I am trading for the last 10 years. 5 years actively. 5 years went into passive trading.
I think it comes down to How bad do you want it?
I mean, I failed in 2009 when I started reading with my father right after graduating. I blew my account.
I failed in 2010 again. Big time. I went to study MBA in finance thinking it will somehow help me in learning trading as I was from computers background.
I passively traded in 2011 and failed again. This time I stopped. But I never wanted to quit. I always knew, this is my calling.
I was broke so I had to do a job which I never wanted to, but I did it any ways. I never stopped looking at stock markets. For 4 straight years, in the evening, I kept back testing, refining strategies. Creating excel sheets of calculations of what could work and what cannot.
What kept me going was that I always knew what I wanted to do. I imagined my self into jobs and couldn't stand then. When you know that something is your only option you fight for it. In fy2018 my method of trading was different. In fy2019 it for refined and much better than before. I bumped many times but I had the courage to follow my heart.

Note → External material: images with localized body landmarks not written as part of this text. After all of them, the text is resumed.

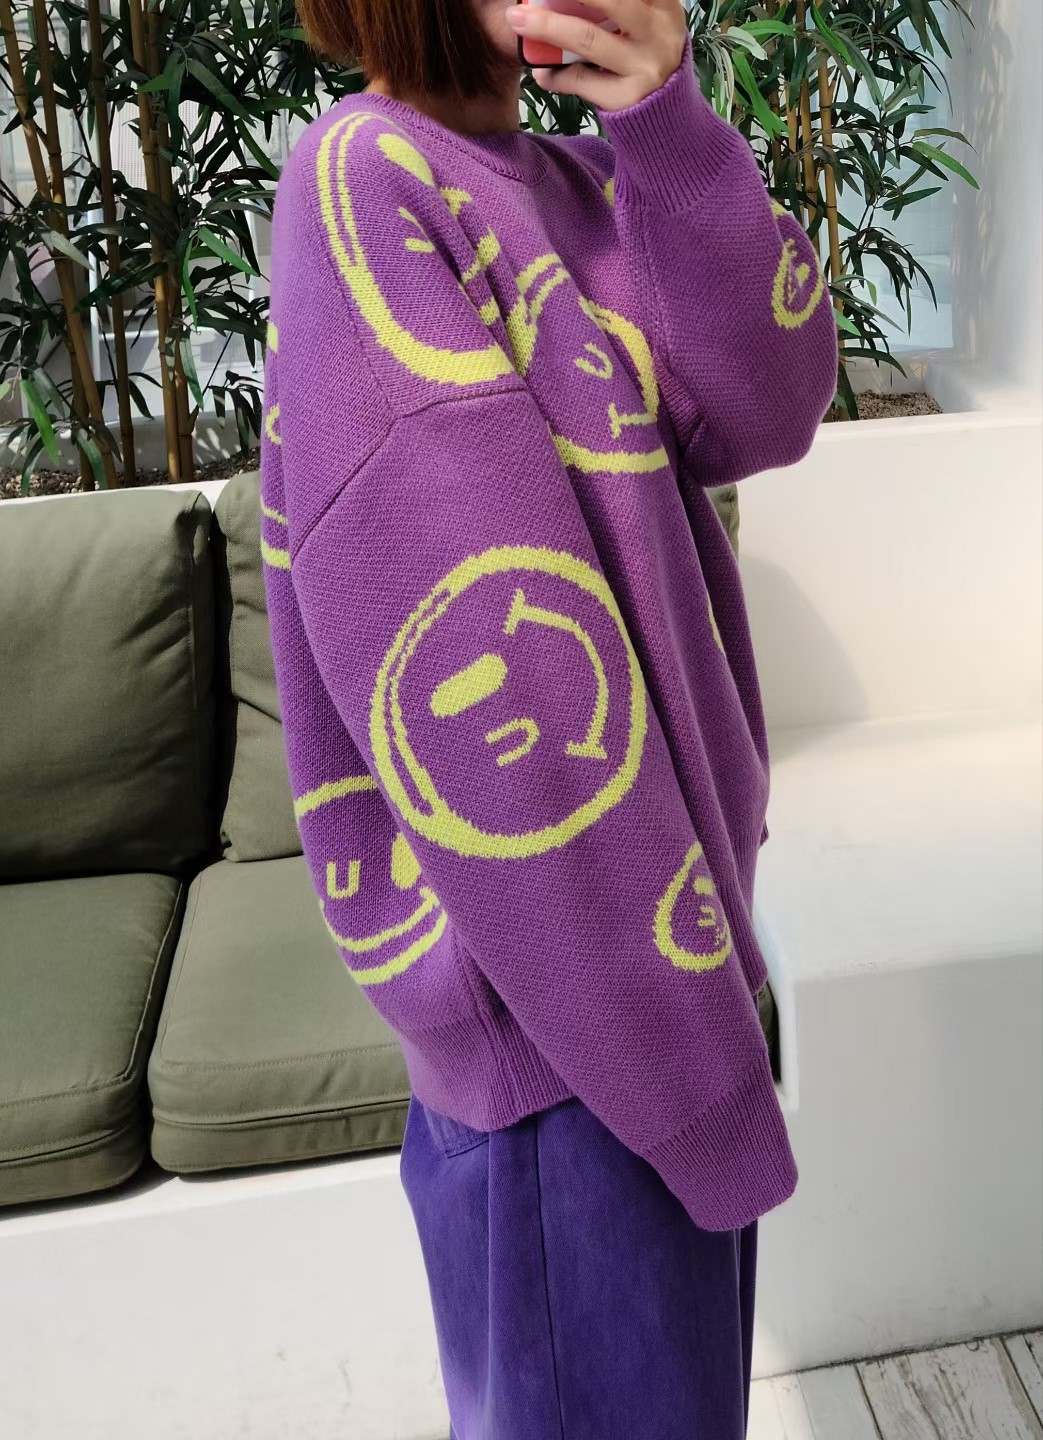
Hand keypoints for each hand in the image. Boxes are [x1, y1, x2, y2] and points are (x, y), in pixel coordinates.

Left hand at [505, 0, 687, 111]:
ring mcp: (645, 66)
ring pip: (588, 39)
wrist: (669, 118)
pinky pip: (581, 80)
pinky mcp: (628, 97)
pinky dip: (555, 77)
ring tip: (518, 19)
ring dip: (548, 27)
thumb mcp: (645, 25)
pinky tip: (542, 74)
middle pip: (609, 0)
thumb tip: (553, 3)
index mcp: (664, 5)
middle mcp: (659, 31)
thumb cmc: (646, 59)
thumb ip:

Today also my heart beats when I take a trade. But it is dull also when I am out of the market and hence I keep my self busy by playing games, studying, movies, serials, and then I have a family.
But to your question, loss in stock market is painfull and can put you in depression. But if you truly believe that it is your calling then you find a way and don't give up.
Professional traders know that taking loss is part of the game. It is about how big loss are you taking. Now I cut losses short and let my profits run. I can have a losing day but a winning week. A losing week but a winning month. I just don't have to take a loss big enough to throw me out of market or wipe my capital impossible to recover. To play the game, you have to be in the game.